I was really pleased that her Reception year started well and I even dared hope that she could be settling down?
So I decided to increase my hours and started working full time in June 2013 (at the end of Reception year). Working full time meant though that I no longer had the luxury of catching up with the teacher at the end of each school day, so I began a home/school communications book. This proved really helpful, not only at the time but also subsequently as I have been able to refer back to this.
The aggression commenced in school
Already by this point though there were clearly issues in school and my daughter’s aggression had spilled out into school (aged just 5yrs). There were already reports of her hitting and pinching other children and having to spend time on the ‘thinking cushion’ as a result. Afterschool club were also informed of this and were asked ‘to keep an eye out’ for aggressive behaviours.
So Year 1 commenced in September 2013 and the afterschool club had already initiated a ‘behaviour chart’, uh oh! By October her class teacher was reporting incidents like pushing other children. By January 2014 (still aged 5yrs), school reported a ‘distinct change in behaviours’ which now included her ‘being cheeky’, ‘reluctant to follow adult instruction’, ‘calling out in class’ and ‘being disruptive’ as well as many incidents of pushing other children and being rough towards them. It was at this time that she began being removed from the classroom and I was called in for a meeting. Eek, the dreaded ‘meeting’ request…the words that ring in your ears and the type that no parent wishes to be beckoned to! What was going on for my child? What was I doing wrong? I’d never had issues like this with my older two girls so what was going on with my youngest?

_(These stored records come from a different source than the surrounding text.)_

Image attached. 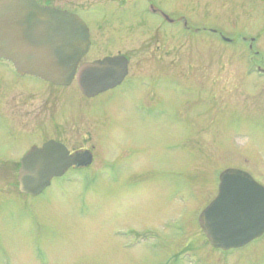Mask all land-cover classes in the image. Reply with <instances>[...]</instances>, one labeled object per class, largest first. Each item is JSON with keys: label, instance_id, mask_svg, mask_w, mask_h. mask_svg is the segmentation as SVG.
Returning <instances> with one entry per match:
<instances>
[{"label": "rangeland", "instance_id": "rangeland-1", "mask_svg": "<svg viewBox=\"0 0 264 264\" xmlns=\"http://www.w3.org/2000/svg\"><path fill=\"white\" fill-rule=\"evenodd\" d=\"M150 1L216 32L180 29L176 42L162 40L143 15ZM116 2L126 17L109 33L93 27L84 61L126 56L121 86L88 101L76 82L29 78L49 93L25 94L30 111L12 114L22 135L0 112V264H264V239L224 253L199 223L226 170L264 187V0ZM0 73L14 77L9 64ZM45 133L89 148L95 161L26 196L18 164Z\"/></svg>", "mask_w": 264, "mask_h": 264}, {"label": "water", "instance_id": "water-1", "mask_svg": "<svg viewBox=\"0 0 264 264\" xmlns=\"http://www.w3.org/2000/svg\"><path fill=\"white\" fill-rule=\"evenodd\" d=\"M89 46V30L80 17L33 0L0 1V59L12 62L18 73L56 86L67 87L76 80L87 98L120 86L129 73L127 59L119 56L81 64ZM91 164L89 152L70 156L64 146L49 142L23 158L19 191L38 197L70 167ZM199 223L215 250L247 246L264 235V187L246 172L226 170L217 198L203 211Z\"/></svg>", "mask_w": 264, "mask_h": 264}, {"label": "flooded vegetation", "instance_id": "flooded-vegetation-1", "mask_svg": "<svg viewBox=\"0 0 264 264\" xmlns=\"http://www.w3.org/2000/svg\"><path fill=\"white\" fill-rule=\"evenodd\" d=\"M33 1H36L39 5L43 7H48V8H52V9H56L59 11H64V12L77 15L86 23L88 30H89L90 46H89V49L86 55L81 60V63L96 62V61H100L106 58L123 56L127 59L128 67H129L130 65L129 59L120 53H118L117 55L107 54V55H104L103 57L97 56V57H94L92 61H84V59L90 55L92 51V47L96 45V42L94 40L95 38H94L93 27L94 29L97 28V30L100 33H109L112 30L116 29L117 27H120V24H122V20H124V17H126V15L124 11H121L125 9L121 3L118 4L116 0H90V1L89 0H33ZM86 1H89L90 3L89 2L86 3ZM99 1L101 2L104 1V4L99 3ZM105 3H108V4H105ZM99 6L106 9L105 14L97 15L95 13L96 7H99ZM149 7H150V12L148 9L144 10V14H143L144 17H147V18L149 17L157 22L158 26L156 28L158 31L161 32L159 38H162V40L166 39L167 42H170V43H173L174 41L176 42L177 34L179 33L180 29L190 30L192 28L195 32H198V33L205 32V31L216 32V29H213V25H210L208 23L189 24V22H185V23L180 24L179 22L181 19H179V17L176 14L169 13L168 11L165 10V8H163V6H160L158 3L156 5L155 1H150ZM132 17L133 16H131L130 18ZM3 64H9L11 66L14 72V77L10 78L6 76L5 74L0 73V76L6 77V79L2 78L0 80V112H2L5 118L8 121H10V125L12 126L14 131L22 135V132L18 130V128L14 124L15 118L13 117L12 114L16 112H23V111L29 112L30 111L29 109L25 110V108L27 107L30 108V106H28V100L26 99L25 94L27 95L28 98H32L35 93H39L40 95H45L49 93V91L41 92L38 89L30 86L24 81H26V79L28 80L29 78L33 79L36 77L25 75V74H20L17 72V70L14 68L11 62L6 61L4 59H0V65H3ZM128 77H130L129 74L127 78ZM37 79L47 83L50 86L56 87V88H68L73 83L76 82L74 81L70 86L65 87V86H56L40 78H37ZM101 95L103 94H100L94 98H87L82 94V96L88 101L95 100ZM46 132L48 133L49 131H46ZM47 133L41 136V140L38 141V143L33 144L30 148H28L24 152L18 164L17 177L19 176V171L21 168V162L23 158L26 157L30 152L36 149H42L44 145L52 141L64 146L69 152L70 156H73L77 153H85V152H89L92 155V164L89 167L81 168V167L72 166L64 173L62 178H65L73 174H83V173L85 174L89 170V168L93 165L95 161L94 151L90 150L89 148H80V149L73 150L72 148H70L69 145L66 144V142H64L61 139H57L53 137L48 138L50 136H46ZM23 137L24 136H21V138ZM55 180H59V179H54L51 182L50 187L52 186L53 182H55ZM261 239L262 240L264 239V235L255 241H260Z\"/></svg>", "mask_w": 264, "mask_h": 264}]
</instances>
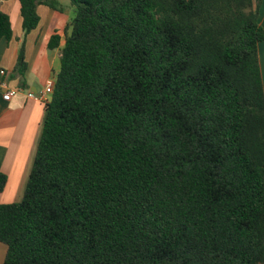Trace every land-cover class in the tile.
<instances>
[{
	"label": "trees",
	"instance_id": "trees-1",
	"mask_svg": "<svg viewBox=\"0 0 264 264\" xmlns=\"http://www.w3.org/2000/svg\"><path fill=\"white\" fill-rule=\"evenodd\" d=\"M17 1L25 35L38 6L63 11ZM69 1L24 196L0 204L3 264H264L262 0Z\"/></svg>",
	"mask_w": 264,
	"mask_h": 264
},
{
	"label": "crops",
	"instance_id": "crops-1",
	"mask_svg": "<svg viewBox=\"0 0 264 264\" xmlns=\"http://www.w3.org/2000/svg\"><path fill=\"white\" fill-rule=\"evenodd\" d=\"M63 11L38 6V27L25 35L20 5L17 0H0V11L12 22L13 38L0 41V174L7 184L0 193V204L20 202L32 171L46 117V103L30 98L45 93L48 81L56 82L60 72L61 49L66 43V30L74 19L69 0H57ZM256 1V0H254ZM259 23L264 29V0L259 8ZM61 36L60 46L50 49L48 42L54 34ZM24 45L27 70L22 77L16 74L19 53ZM259 58L264 84V42L259 46ZM19 92L5 101L9 90ZM7 247L0 243V264L4 263Z\"/></svg>",
	"mask_w": 264,
	"mask_h": 264
},
{
	"label": "built area",
	"instance_id": "built-area-1",
	"mask_svg": "<svg viewBox=\"0 0 264 264\" xmlns=\"http://www.w3.org/2000/svg\"><path fill=\"white\" fill-rule=\"evenodd\" d=\"M54 87H55V82L54 81H48L45 89V93L42 95H36L32 92L28 94L30 98H33L37 101H43L45 103L49 102L51 100V96L54 92ZM19 91L14 89V90H9L3 95V99L5 101H10Z\"/></svg>",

By the age of 5yrs, there was a marked escalation in aggressive behaviours at home too. The lashing out, the threats to ‘punch’ me ‘in the face’, the swearing ie ‘for f*** sake’ were becoming a regular daily occurrence. This is not to say that there hadn’t been difficulties and/or unusual behaviours earlier on but as things began to escalate in school, I became much better at recording incidents to try and look for patterns of behaviour and potential triggers.
I needed to get a grip on these escalating behaviours and so therefore introduced several more reward charts, for both a short term (daily) and longer term (weekly) benefit for ‘good behaviour’…. Something a ‘normal’ parent would do right? Yes, I bribed her with chocolate! This appeared to have a positive effect on behaviours at home, albeit short lived, however things continued to escalate in school and were now resulting in using ‘rude language’, ‘nipping people’, ‘poking someone in the eye’, ‘drawing on someone’s clothing’ and ‘throwing coats on the floor’. These behaviours resulted in her being moved to other classrooms or being made to sit on her own away from others and chaperoned at vulnerable times ie to the toilet – this was all happening before we had even reached the end of January 2014! Cue, meeting with the Deputy Head!
By the end of Feb, despite reward charts implemented in school the kicking, punching and spitting at others had also commenced. Cue, another request for a meeting (on my birthday) but this time from the Head….happy birthday to me! At this point, and for some considerable time to come, the Head informed me, in no uncertain terms, that she believed my daughter was ‘choosing’ to behaviour in this way! Why on earth the Head had come to the conclusion that she was ‘choosing’ to behaviour in this manner? For me, this didn’t make sense! What child would ‘choose’ to be so upset, frustrated and/or angry?!
I started to question school about whether they had noticed any triggers for the behaviours, (in my mind there had to be a reason) to which they drew a blank. Further concerns were raised by school regarding my daughter being ‘unbothered’ about sanctions of consequences – this was rapidly spiralling out of control!
How could this all be going so wrong so quickly??